On the door of a village butchers is a poster, announcing that one of their staff is on his way to Paris.

It's not for a Spring break, instead Connor Ringrose will be competing against some of the world's best in the World Butchers Challenge this weekend.

The 24-year-old, who works with his aunt and uncle at Ringrose Butchers in Broughton Astley, Leicestershire, is one of 20 British competitors who will battle it out against participants from 16 different countries in the French capital.

The tournament has been dubbed the "Olympics of Meat".

"The butchery you are doing in the shop, and the butchery you do in Paris is so different," said Mr Ringrose, who will compete in the Young Butcher category.

To be eligible, contestants must be under the age of 35 and must still be working through their trade apprenticeship at the time of competing.
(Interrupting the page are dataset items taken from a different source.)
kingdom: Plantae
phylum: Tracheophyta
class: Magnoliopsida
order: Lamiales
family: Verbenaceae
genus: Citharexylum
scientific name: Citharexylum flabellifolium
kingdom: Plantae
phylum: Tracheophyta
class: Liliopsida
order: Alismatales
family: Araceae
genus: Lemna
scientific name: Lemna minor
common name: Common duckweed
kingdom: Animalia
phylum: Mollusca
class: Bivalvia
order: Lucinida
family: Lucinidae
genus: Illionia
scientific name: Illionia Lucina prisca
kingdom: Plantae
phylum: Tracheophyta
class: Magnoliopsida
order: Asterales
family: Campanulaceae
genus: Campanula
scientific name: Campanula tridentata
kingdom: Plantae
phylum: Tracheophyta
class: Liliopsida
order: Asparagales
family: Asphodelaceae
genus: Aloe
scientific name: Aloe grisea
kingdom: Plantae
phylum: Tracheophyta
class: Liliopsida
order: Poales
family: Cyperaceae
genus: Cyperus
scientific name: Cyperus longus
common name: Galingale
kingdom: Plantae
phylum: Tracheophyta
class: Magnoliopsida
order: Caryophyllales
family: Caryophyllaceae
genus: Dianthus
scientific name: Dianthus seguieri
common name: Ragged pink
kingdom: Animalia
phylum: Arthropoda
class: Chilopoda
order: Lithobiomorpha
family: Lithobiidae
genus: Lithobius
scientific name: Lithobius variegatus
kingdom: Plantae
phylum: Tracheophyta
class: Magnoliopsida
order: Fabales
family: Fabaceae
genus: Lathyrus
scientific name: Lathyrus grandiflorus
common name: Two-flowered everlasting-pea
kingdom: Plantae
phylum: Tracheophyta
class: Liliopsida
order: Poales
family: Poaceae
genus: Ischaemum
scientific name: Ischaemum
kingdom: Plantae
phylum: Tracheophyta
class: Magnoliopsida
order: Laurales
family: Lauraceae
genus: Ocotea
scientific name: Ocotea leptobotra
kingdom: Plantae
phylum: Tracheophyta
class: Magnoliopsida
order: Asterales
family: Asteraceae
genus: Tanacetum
"For the apprentice section, you have got two-and-a-half hours and are provided with a rump of beef, a middle of pork, a side of lamb and two chickens," added Mr Ringrose, who has worked at his family's store since the end of the Covid-19 pandemic.

"It's breaking it down like you normally would, but you have to go to the extra step in creativity and refinement.

"You push yourself further than what we would normally do."

A gentleman, with dark hair, a thinly trimmed beard, a blue shirt and a striped apron. He smiles for the camera with a collection of meats in front of him.
Mr Ringrose has worked in the family butchers since the end of the Covid-19 pandemic

The first World Butchers Challenge took place in 2011 between Australia and New Zealand, named the Trans-Tasman test match.

The 2025 contest at the Porte de Versailles conference centre, a venue at 2024's Paris Olympics, will be the ninth.

Eighteen competing nations will be battling it out for The Friedr. Dick Golden Knife Trophy, currently held by Germany's Butcher Wolfpack team.

Scores are assessed on team work, technical skills, the finished product and the presentation of the display.

Judges also ask competitors to be efficient with their meat, with carcass utilisation also marked out of 10 points.

The Young Butchers will compete on Sunday.

Then on Monday, each national team of six will be given three-and-a-half hours to transform a side of beef, a side of pork, a whole lamb and five chickens into a themed display of value-added cuts.

Reuters Spanish butchers in uniform including matching berets working around a dangling carcassReuters
All butchered meat is donated to food banks, said organisers

Organisers said thousands of spectators were expected over the two days.

The winners will be announced at a black-tie dinner on Tuesday.

All butchered meat is donated to food banks, said organisers.

"It's been such a surreal experience, and a lot of practice has gone in to the event. I'm training and meeting butchers from all across the country," said Mr Ringrose.

"I can't quite believe that I'm competing. Looking back at the photos of the last event in Sacramento, it was so busy.

"It was like a football crowd, and they were all watching butchers. That's crazy."